* _MATERIALS PROVIDED_
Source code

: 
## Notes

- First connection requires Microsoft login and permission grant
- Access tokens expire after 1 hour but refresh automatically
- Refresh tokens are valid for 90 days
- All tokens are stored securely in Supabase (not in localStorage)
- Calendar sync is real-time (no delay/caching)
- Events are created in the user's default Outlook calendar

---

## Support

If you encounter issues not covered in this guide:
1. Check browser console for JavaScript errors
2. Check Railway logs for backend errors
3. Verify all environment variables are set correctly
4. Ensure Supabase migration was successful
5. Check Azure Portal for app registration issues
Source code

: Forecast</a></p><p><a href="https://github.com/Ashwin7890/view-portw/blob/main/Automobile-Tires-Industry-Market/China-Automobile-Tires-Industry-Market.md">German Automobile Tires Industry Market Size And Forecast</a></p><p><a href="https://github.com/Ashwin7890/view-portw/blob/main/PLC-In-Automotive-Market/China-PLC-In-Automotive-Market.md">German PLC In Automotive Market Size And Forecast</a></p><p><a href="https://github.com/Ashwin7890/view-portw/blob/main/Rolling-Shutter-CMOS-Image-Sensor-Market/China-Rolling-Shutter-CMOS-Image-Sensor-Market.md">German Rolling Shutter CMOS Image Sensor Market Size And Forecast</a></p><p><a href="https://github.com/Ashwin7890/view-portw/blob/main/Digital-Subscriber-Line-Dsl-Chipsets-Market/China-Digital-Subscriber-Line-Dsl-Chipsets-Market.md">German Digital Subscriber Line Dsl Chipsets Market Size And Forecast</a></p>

* _TASK GOAL_
Gather up the lines containing the word "errors" from these records and copy them.

* _WRITTEN RESPONSE_
1. Check browser console for JavaScript errors
2. Check Railway logs for backend errors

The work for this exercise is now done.